> [Work to complete]
Print the data exactly as written, line for line, and leave its pictures behind.

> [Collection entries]
┌────────
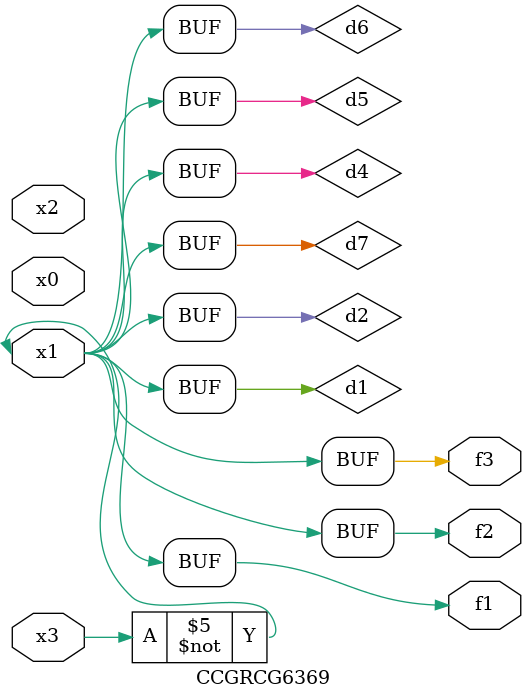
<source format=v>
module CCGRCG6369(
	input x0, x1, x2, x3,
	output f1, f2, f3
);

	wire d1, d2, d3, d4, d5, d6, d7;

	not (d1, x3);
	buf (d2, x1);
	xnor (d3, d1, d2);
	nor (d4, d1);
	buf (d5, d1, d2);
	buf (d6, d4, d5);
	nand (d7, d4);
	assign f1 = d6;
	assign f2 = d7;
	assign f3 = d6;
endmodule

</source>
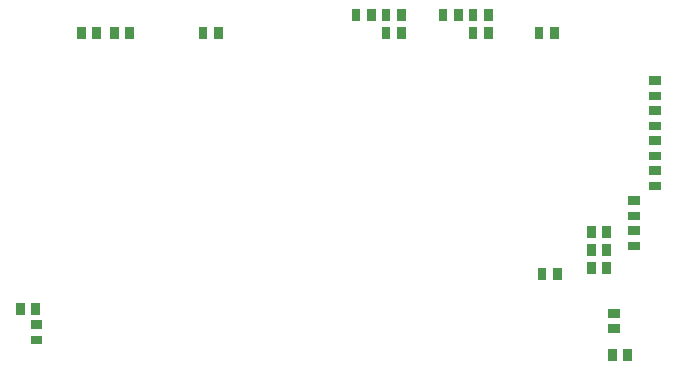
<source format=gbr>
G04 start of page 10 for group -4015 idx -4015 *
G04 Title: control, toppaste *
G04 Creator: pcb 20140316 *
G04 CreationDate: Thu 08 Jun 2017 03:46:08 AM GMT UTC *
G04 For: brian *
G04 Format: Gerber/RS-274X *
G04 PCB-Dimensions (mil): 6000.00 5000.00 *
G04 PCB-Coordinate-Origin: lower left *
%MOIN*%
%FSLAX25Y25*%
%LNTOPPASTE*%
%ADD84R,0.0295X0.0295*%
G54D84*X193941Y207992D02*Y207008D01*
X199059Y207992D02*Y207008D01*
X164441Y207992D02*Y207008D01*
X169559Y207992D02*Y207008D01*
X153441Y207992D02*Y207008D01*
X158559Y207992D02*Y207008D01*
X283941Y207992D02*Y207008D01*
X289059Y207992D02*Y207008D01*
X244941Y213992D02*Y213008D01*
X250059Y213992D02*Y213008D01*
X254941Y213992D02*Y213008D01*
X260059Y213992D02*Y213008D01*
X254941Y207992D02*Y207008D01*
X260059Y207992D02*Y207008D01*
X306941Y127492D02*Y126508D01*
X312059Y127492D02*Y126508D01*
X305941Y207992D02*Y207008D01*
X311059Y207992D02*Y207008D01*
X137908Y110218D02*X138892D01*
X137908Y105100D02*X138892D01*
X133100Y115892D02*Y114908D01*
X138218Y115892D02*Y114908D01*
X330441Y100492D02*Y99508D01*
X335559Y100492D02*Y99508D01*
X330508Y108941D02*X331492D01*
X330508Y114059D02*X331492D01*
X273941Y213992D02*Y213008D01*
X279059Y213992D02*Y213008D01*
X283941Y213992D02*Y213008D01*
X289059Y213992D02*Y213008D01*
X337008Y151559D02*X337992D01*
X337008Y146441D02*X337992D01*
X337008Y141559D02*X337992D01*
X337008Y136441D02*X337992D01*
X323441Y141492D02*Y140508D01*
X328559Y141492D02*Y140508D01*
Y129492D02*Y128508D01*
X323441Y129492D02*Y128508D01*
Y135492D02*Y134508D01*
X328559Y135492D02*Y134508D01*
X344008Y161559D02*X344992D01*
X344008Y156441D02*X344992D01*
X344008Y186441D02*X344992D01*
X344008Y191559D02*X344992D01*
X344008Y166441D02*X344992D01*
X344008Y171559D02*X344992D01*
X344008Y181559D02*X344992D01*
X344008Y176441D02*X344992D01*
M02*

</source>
└────────
> [Answer section]
<source format=v>
module CCGRCG6369(
	input x0, x1, x2, x3,
	output f1, f2, f3
);

	wire d1, d2, d3, d4, d5, d6, d7;

	not (d1, x3);
	buf (d2, x1);
	xnor (d3, d1, d2);
	nor (d4, d1);
	buf (d5, d1, d2);
	buf (d6, d4, d5);
	nand (d7, d4);
	assign f1 = d6;
	assign f2 = d7;
	assign f3 = d6;
endmodule

</source>
<source format=gbr>
G04 start of page 10 for group -4015 idx -4015 *
G04 Title: control, toppaste *
G04 Creator: pcb 20140316 *
G04 CreationDate: Thu 08 Jun 2017 03:46:08 AM GMT UTC *
G04 For: brian *
G04 Format: Gerber/RS-274X *
G04 PCB-Dimensions (mil): 6000.00 5000.00 *
G04 PCB-Coordinate-Origin: lower left *
%MOIN*%
%FSLAX25Y25*%
%LNTOPPASTE*%
%ADD84R,0.0295X0.0295*%
G54D84*X193941Y207992D02*Y207008D01*
X199059Y207992D02*Y207008D01*
X164441Y207992D02*Y207008D01*
X169559Y207992D02*Y207008D01*
X153441Y207992D02*Y207008D01*
X158559Y207992D02*Y207008D01*
X283941Y207992D02*Y207008D01*
X289059Y207992D02*Y207008D01*
X244941Y213992D02*Y213008D01*
X250059Y213992D02*Y213008D01*
X254941Y213992D02*Y213008D01*
X260059Y213992D02*Y213008D01*
X254941Y207992D02*Y207008D01*
X260059Y207992D02*Y207008D01*
X306941Y127492D02*Y126508D01*
X312059Y127492D02*Y126508D01*
X305941Y207992D02*Y207008D01*
X311059Y207992D02*Y207008D01*
X137908Y110218D02*X138892D01*
X137908Y105100D02*X138892D01*
X133100Y115892D02*Y114908D01*
X138218Y115892D02*Y114908D01*
X330441Y100492D02*Y99508D01*
X335559Y100492D02*Y99508D01*
X330508Y108941D02*X331492D01*
X330508Y114059D02*X331492D01*
X273941Y213992D02*Y213008D01*
X279059Y213992D02*Y213008D01*
X283941Y213992D02*Y213008D01*
X289059Y213992D02*Y213008D01*
X337008Y151559D02*X337992D01*
X337008Y146441D02*X337992D01*
X337008Y141559D02*X337992D01*
X337008Y136441D02*X337992D01*
X323441Y141492D02*Y140508D01*
X328559Y141492D02*Y140508D01*
Y129492D02*Y128508D01*
X323441Y129492D02*Y128508D01*
Y135492D02*Y134508D01*
X328559Y135492D02*Y134508D01*
X344008Y161559D02*X344992D01*
X344008Y156441D02*X344992D01*
X344008Y186441D02*X344992D01*
X344008Y191559D02*X344992D01*
X344008Y166441D02*X344992D01*
X344008Y171559D02*X344992D01*
X344008Y181559D02*X344992D01*
X344008Y176441D02*X344992D01*
M02*

</source>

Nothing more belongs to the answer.